Which leads me to thoughts on planning. I've always been that type that professionally can run a tight ship, get things done, make magic and hunt the waters incessantly with no need for sleep. It's when it comes time to start settling in, and making decisions for my personal life, that I prefer to be more carefree and forgiving on constraints. It's definitely an oddity that professionally I'm up for any challenge and want to grow to the universes' end, but personally I always fear change, roots, and I guess in some sense growing up. I think no matter how successful or "grown up" I become, a part of me will never sell the transformers, give up the comic books, or stop the video games.. but the frequency may just decrease. Hey it's kocher for adults to game now, isn't that the demographic that's being targeted?

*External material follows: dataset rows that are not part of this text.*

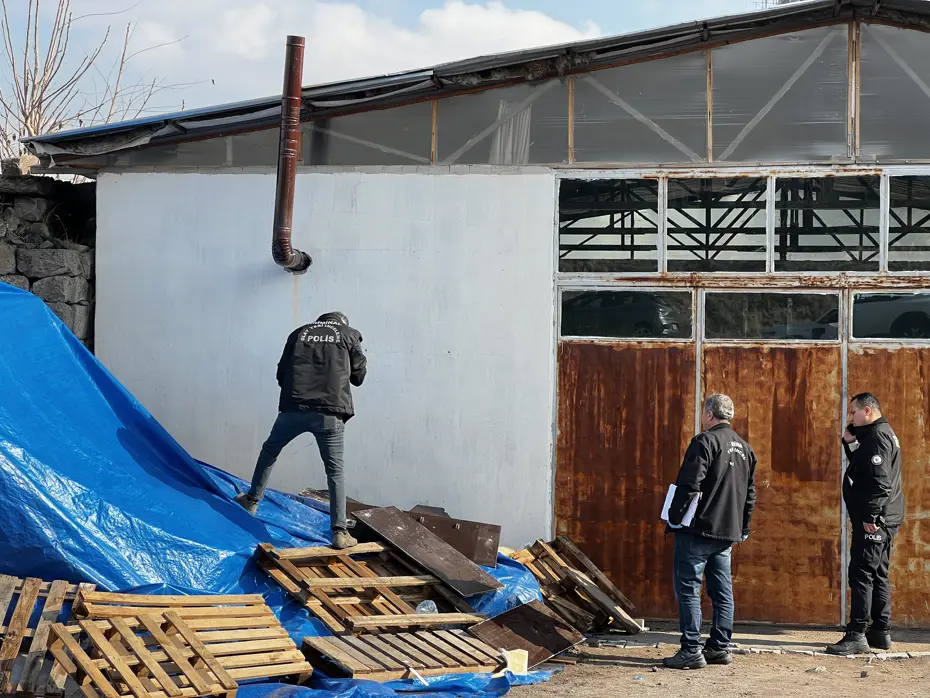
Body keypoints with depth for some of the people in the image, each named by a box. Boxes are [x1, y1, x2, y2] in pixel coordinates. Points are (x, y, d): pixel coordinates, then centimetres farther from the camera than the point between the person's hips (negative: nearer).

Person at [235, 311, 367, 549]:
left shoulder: (299, 333, 18)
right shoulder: (349, 335, 12)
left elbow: (281, 373, 18)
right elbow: (358, 375, 15)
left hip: (293, 407, 2)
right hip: (330, 411, -2)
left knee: (269, 451, 26)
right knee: (335, 470, 3)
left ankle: (252, 500, 36)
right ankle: (340, 532, -2)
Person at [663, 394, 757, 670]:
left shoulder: (705, 441, -11)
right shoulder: (744, 448, 15)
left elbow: (689, 485, -18)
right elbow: (750, 494, 19)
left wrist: (675, 517, -10)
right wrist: (742, 528, 24)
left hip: (699, 528, -8)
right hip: (727, 533, 8)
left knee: (688, 588, -5)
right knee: (722, 591, 12)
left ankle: (691, 650, -9)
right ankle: (720, 648, 14)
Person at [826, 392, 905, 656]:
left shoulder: (877, 436, -15)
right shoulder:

In a recent commercial for the Nintendo DS replacement, the DSi, it was mildly creepy that there was not one child in the commercial.

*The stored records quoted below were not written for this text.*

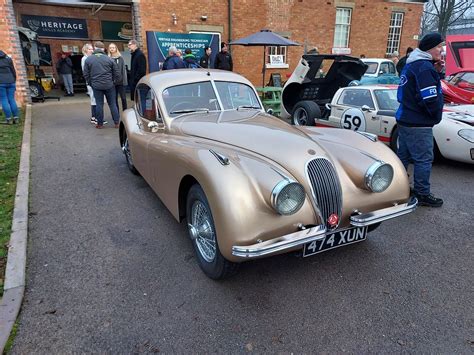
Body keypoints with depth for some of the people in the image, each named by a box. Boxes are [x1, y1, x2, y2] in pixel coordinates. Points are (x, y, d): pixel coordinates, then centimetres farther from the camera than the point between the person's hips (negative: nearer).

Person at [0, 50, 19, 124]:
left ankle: (8, 119, -1)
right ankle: (16, 118, 4)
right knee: (12, 100, 6)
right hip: (10, 82, 3)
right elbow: (13, 72, 7)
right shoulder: (8, 59, 8)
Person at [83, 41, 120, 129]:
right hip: (109, 85, 0)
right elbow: (116, 73, 1)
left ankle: (100, 123, 12)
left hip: (96, 85, 1)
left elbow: (86, 74, 4)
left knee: (99, 104, 7)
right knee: (112, 104, 6)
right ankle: (117, 123, 8)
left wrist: (90, 83, 16)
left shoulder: (88, 59, 1)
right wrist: (114, 81, 15)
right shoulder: (109, 59, -2)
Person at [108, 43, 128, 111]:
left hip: (121, 82, -1)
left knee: (123, 98, 0)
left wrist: (125, 81, -5)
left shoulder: (120, 58, 3)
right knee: (114, 99, 7)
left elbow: (124, 70, 1)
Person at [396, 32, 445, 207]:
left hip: (405, 119, 10)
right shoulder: (425, 67, -17)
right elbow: (430, 99, -22)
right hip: (419, 124, -10)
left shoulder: (411, 65, 13)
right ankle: (422, 195, 9)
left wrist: (435, 71, 7)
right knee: (423, 159, -1)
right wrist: (436, 116, -5)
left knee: (403, 156, 17)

I've been thinking of some recent changes in my life lately that have hit me like a towel in the face by a man demanding his sandwich. Although quite jarring, it's definitely an awakening. If you were to ask me if I'm happy at where I am in life, my definite answer would be yes. I think a part of me sometimes grips entirely too tenaciously on past experiences, peer to peer stories, and fears of epic failures. The irony is that I'm practically a spokes person for living life with little inhibitions and not wasting time on what ifs. Similarly to how I feel people should not spend 5 days of their week waiting for a mere two days to come, I know I should not waste nights fretting over a future of circumstances or a "mountain of maybes." When it's good, it's good. :) I'll leave it at that.

I'm off to read Naruto, not mind the little things, and try to get some sleep.